Incidence of Charcot in the present study was 1.9 cases/1000 people with diabetes. This is in-line with the findings Fabrin et al (2000; 3/1000).
In the present study, participants with Charcot had a significantly longer duration of diabetes than controls, a result that confirms those reported elsewhere (Leung et al, 2009). A number of large-scale trials have shown that good glycaemic control reduces the risk of a range of diabetic complications (UK Prospective Diabetes Study Group, 1998; Holman et al, 2008). In the present study, blood glucose levels were significantly higher among those with Charcot (mean HbA1c level 8.9% [74 mmol/mol]), which agrees with the findings of Fabrin et al (2000) who reported that the median HbA1c level among people with Charcot in their cohort was elevated at 9.4% (79 mmol/mol).
As was to be expected, Charcot was strongly associated with peripheral neuropathy – the loss of both protective and vibration sensation – in the present cohort, as has been shown elsewhere (Rosenblum et al, 1997; Leung et al, 2009). Dermopathy, skin fissure, anhidrosis and callus were all significantly associated with Charcot in the present cohort; these conditions have previously been associated with diabetic peripheral polyneuropathy and their high correlation with Charcot are, therefore, to be expected (Bristow, 2008).
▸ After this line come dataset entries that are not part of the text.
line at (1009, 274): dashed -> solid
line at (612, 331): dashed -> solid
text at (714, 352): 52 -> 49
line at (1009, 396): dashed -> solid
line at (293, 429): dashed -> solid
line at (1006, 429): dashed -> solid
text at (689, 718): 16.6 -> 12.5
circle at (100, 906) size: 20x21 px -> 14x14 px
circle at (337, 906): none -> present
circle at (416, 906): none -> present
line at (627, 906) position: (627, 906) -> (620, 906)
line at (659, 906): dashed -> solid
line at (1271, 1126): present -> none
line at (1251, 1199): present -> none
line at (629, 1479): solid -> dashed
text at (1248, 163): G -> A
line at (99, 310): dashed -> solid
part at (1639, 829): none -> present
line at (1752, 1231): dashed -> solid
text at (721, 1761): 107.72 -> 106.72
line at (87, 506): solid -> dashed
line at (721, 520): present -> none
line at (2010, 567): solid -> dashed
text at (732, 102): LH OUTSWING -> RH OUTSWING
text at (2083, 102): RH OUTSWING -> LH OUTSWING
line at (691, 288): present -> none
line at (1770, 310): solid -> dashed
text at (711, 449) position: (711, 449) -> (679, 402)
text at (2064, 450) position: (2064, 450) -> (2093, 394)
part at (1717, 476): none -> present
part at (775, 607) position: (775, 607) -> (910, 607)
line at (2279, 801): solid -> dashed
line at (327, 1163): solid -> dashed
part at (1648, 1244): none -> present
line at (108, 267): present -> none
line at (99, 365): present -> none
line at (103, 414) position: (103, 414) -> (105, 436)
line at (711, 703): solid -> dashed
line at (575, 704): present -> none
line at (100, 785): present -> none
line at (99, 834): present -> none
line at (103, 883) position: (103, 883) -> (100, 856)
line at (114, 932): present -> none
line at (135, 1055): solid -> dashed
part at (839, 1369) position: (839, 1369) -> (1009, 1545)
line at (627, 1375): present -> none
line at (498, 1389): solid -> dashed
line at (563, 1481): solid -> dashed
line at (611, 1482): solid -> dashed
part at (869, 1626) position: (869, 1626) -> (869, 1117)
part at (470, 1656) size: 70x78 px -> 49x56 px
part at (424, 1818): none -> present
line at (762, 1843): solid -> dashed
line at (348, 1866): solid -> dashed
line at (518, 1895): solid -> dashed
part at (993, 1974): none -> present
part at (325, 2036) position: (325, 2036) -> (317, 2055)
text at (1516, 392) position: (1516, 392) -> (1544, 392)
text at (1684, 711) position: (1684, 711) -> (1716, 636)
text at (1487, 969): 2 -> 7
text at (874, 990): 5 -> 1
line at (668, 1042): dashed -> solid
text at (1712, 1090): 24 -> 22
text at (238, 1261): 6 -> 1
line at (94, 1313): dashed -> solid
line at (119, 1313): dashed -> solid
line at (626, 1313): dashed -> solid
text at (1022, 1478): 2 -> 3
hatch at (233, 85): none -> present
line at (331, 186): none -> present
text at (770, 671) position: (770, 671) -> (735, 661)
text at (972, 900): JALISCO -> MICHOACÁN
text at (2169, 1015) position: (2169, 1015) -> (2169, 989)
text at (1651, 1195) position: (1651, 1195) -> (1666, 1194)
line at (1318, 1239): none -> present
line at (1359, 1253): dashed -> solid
Amputation and ulceration were significantly associated with Charcot in the present cohort – which is consistent with reports from Lavery et al (2003) and Sohn et al (2010) – and confirms the increased risk of ulceration secondary to foot deformity among people with Charcot. Charcot processes in the present cohort tended to affect the hindfoot more than midfoot joints. However, Leung et al (2009) and Pakarinen et al (2002) report Charcot affecting the midfoot joints more commonly.
People with Charcot in the present study were significantly more likely to have retinopathy than controls, a finding that is likely related to the longer duration of diabetes and the poorer glycaemic control among the cases compared with controls. Similarly, Foltz et al (2004) and Pakarinen et al (2009) both found retinopathy to be significantly associated with Charcot in their cohorts.
No positive correlation between Charcot and peripheral vascular insufficiency was identified in the present cohort. Similar findings were reported by Rosenblum et al (1997), Foltz et al (2004) and Leung et al (2009). Although previous studies used the same methods as used in the present study for evaluating the vascularity of the foot (palpation of the dorsalis pedis and posterior tibial pulses), these methods may be considered an insufficient test in the person with Charcot and form a limitation of our study. The reliability of clinician palpation of vessels in the Charcot foot may be compromised by gross deformity having altered normal anatomic vessel routes, or distortion due to severe oedema. Doppler technology would be a better test of vascularity in the Charcot foot.
To the authors’ knowledge, there has been no previous study of the incidence of diabetic Charcot foot, and its associations with clinical factors, in a Jordanian population. In line with other reports, the present study found that longer diabetes duration and poor metabolic control are major risk factors for Charcot foot in this population.